= IGEPAL CA-630 =

Detergent

IGEPAL CA-630 is a nonionic, non-denaturing detergent. Its official IUPAC name is octylphenoxypolyethoxyethanol. IGEPAL is a registered trademark of Rhodia.

IGEPAL CA-630 is sold by Sigma-Aldrich and is claimed to be a "chemically indistinguishable" substitute for Nonidet P-40 (a trademark of Shell Chemical Company) which is no longer manufactured. However, a 2017 publication reported that IGEPAL 630 was ten-fold more potent than Nonidet P-40 in a tubulin polymerisation assay.

All IGEPAL CA surfactants are derived from octylphenol. This serves as the hydrophobic part. Different amounts of ethylene oxide are combined with this part to get a balance of hydrophobic/hydrophilic substances (measured by HLB).
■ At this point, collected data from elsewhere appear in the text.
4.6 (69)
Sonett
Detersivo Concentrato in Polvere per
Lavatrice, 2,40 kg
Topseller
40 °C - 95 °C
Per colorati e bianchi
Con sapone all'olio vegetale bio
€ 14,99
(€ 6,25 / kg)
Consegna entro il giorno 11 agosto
This balance has an important impact on wetting detergency, foam, solubility, emulsification. IGEPAL CA-630 has HLB of 13.4, similar to that of Triton X-100 (13.4) and thus belongs to the detergent range (HLB 13-15); this is significantly less than 17.8 of tergitol NP-40 or 16.7 of Polysorbate 20 (also known as Tween 20), which both belong in the solubilizer range (15-18) of HLB.

Ca-630 is completely miscible with water.

==Human toxicity==
CA-630 is not a primary skin irritant nor sensitizer. However, it is a severe eye irritant.